Oldenburg a été un pionnier des « sculptures molles », réalisées en toile ou en vinyle rembourrés de mousse, transformant les objets quotidiens en une combinaison unique et surréaliste d’art et de commerce. Il a fréquemment collaboré avec sa femme, Coosje van Bruggen, sur des projets monumentaux.
Soft Toilet (1966) de Claes Oldenburg, Museum Ludwig, Cologne.
L’œuvre d’Oldenburg a introduit la sculpture dans le Pop Art, une innovation clé à l’époque. Ses objets, bien que parfois insignifiants en apparence, devenaient des entités expressives, soulignant l’absurdité de la culture américaine avec un cynisme plus doux que celui de ses pairs du Pop Art.

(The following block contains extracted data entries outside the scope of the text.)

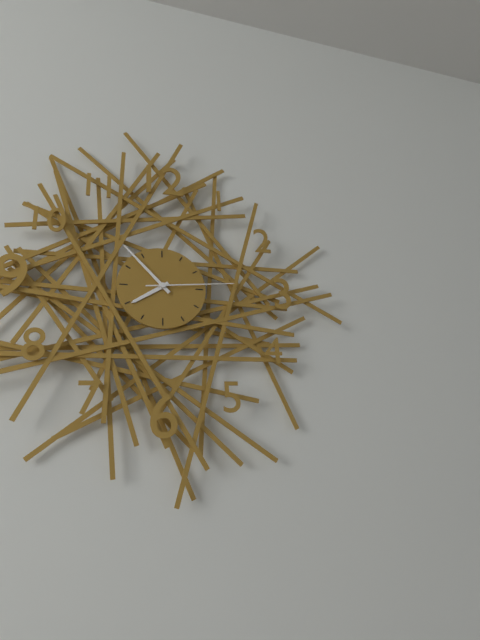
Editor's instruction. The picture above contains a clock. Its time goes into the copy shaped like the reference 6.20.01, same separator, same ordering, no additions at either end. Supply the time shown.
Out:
7.53.14
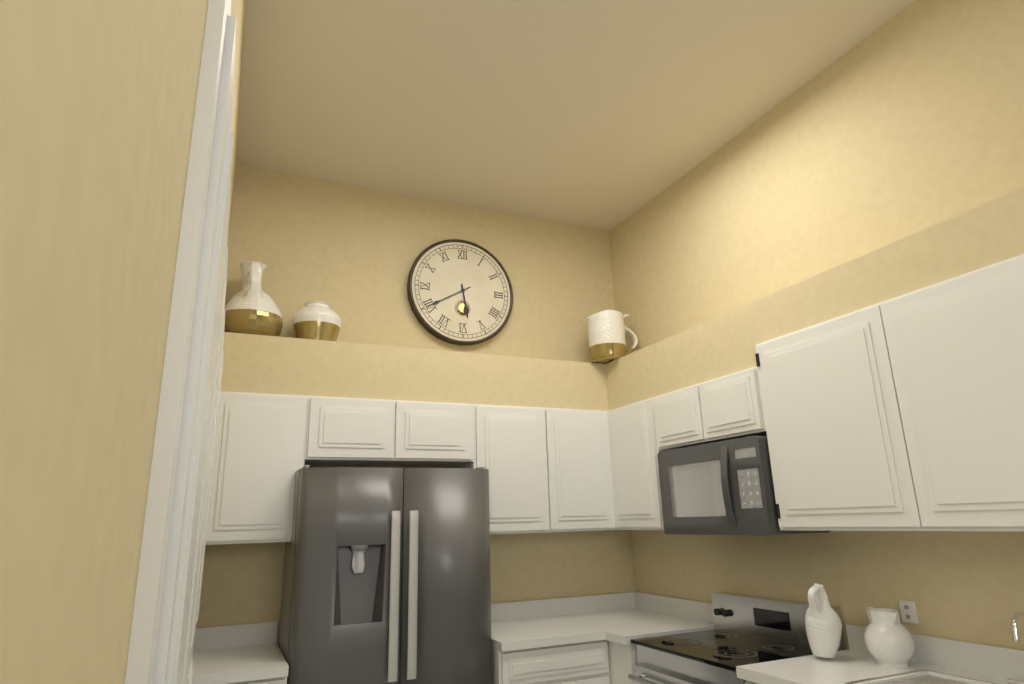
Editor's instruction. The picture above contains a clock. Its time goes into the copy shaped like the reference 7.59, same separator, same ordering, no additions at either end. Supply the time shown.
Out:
5.40
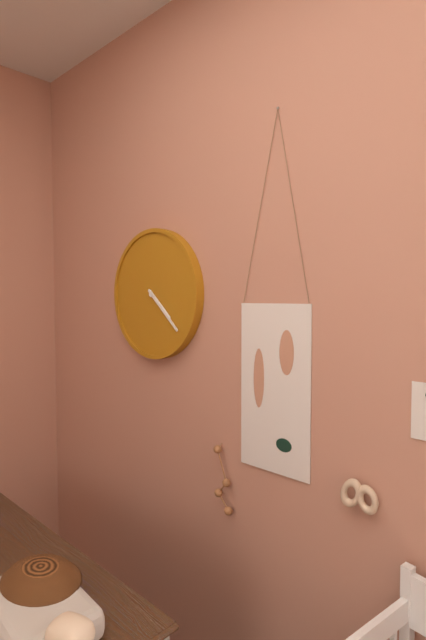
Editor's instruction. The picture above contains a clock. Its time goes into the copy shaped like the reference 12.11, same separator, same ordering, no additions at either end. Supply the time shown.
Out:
4.22
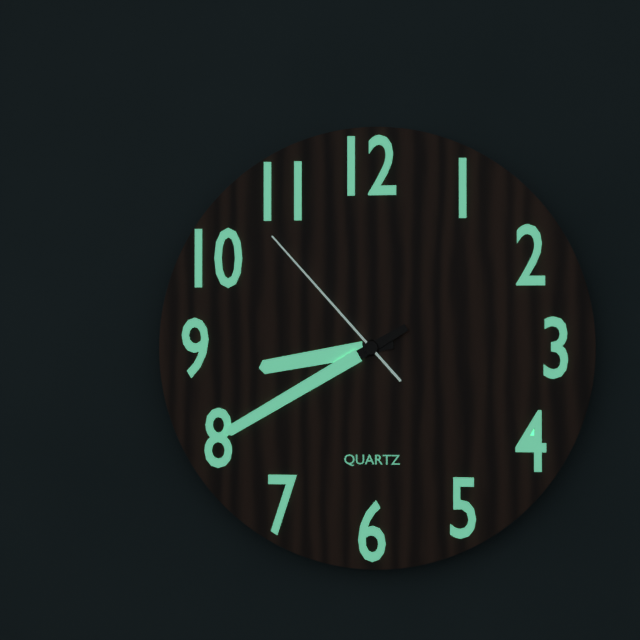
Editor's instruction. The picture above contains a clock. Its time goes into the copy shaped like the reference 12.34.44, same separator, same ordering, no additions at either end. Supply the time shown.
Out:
8.40.53
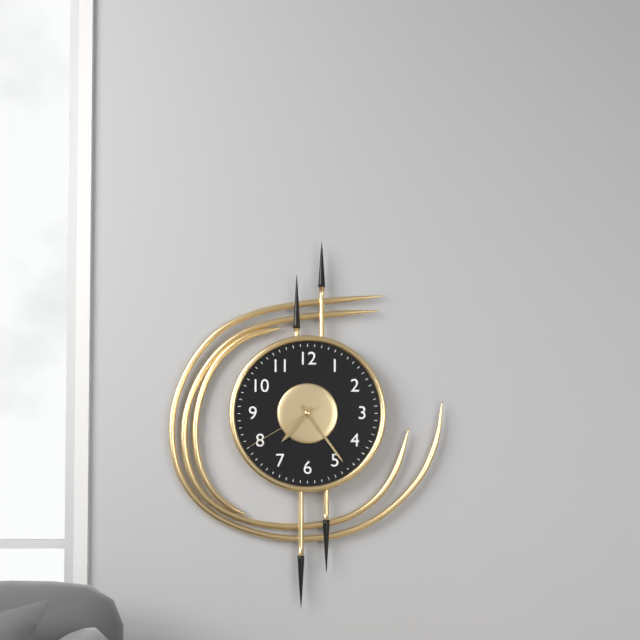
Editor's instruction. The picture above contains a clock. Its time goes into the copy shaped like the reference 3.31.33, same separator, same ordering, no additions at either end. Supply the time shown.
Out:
7.24.40
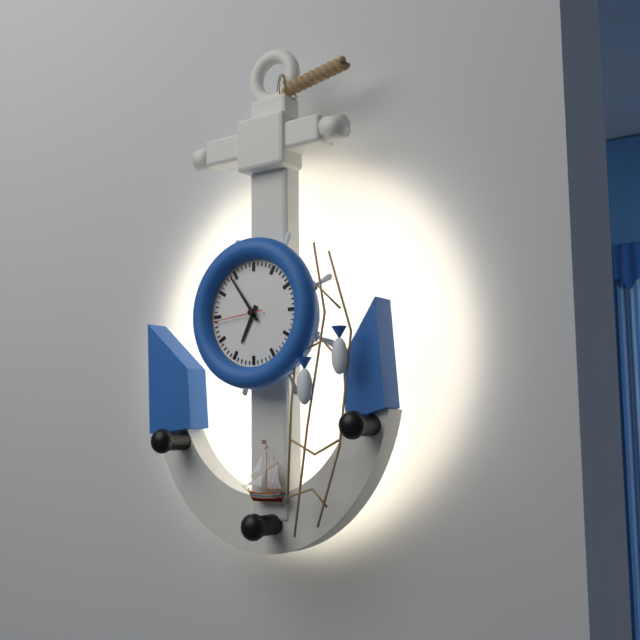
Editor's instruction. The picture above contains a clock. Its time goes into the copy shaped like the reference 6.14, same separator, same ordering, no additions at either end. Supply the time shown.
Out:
6.54
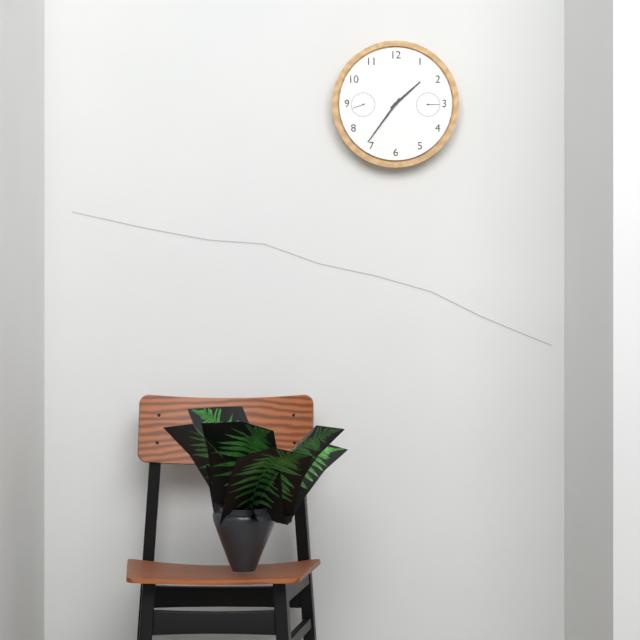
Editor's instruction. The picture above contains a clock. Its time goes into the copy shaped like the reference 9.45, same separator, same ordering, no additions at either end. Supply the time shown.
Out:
1.36
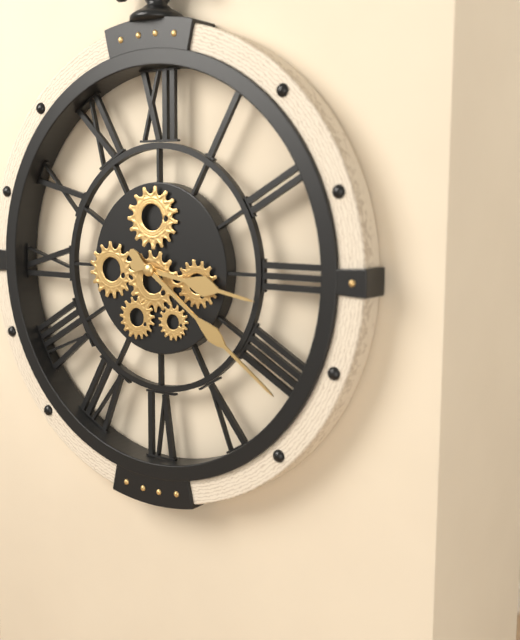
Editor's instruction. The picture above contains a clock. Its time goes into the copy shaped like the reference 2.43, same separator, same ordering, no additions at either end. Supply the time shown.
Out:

Par exemple, « Spaghetti » (1970) de James Rosenquist est une lithographie audacieuse aux couleurs vives, représentant des spirales de nouilles de spaghetti à l’américaine.
Le Pop Art se caractérise par un ensemble de thèmes récurrents qui reflètent la société de consommation et la culture populaire de l’époque. La culture de consommation et la société de consommation sont au cœur du mouvement, avec une exploration omniprésente des biens produits en masse et de la publicité. La célébrité et les médias de masse sont également des thèmes centraux, avec une fascination pour la gloire, Hollywood, la musique pop et les bandes dessinées. Les objets du quotidien sont élevés au statut d’art, soulignant le banal et le transformant en extraordinaire. L’ironie et l’humour sont utilisés pour commenter de manière ludique et souvent satirique la société de consommation et les normes sociales.
Les artistes Pop ont utilisé diverses techniques artistiques. La sérigraphie (impression à l’écran), popularisée par Warhol, a permis la reproduction en série d’images. La lithographie était privilégiée par Lichtenstein pour ses œuvres inspirées des bandes dessinées. Le collage et l’assemblage consistaient à superposer et combiner des images et des objets issus de la culture populaire. Les techniques mixtes combinaient divers matériaux et approches dans une seule œuvre. Les points Ben-Day, signature de Lichtenstein, imitaient l’impression des bandes dessinées.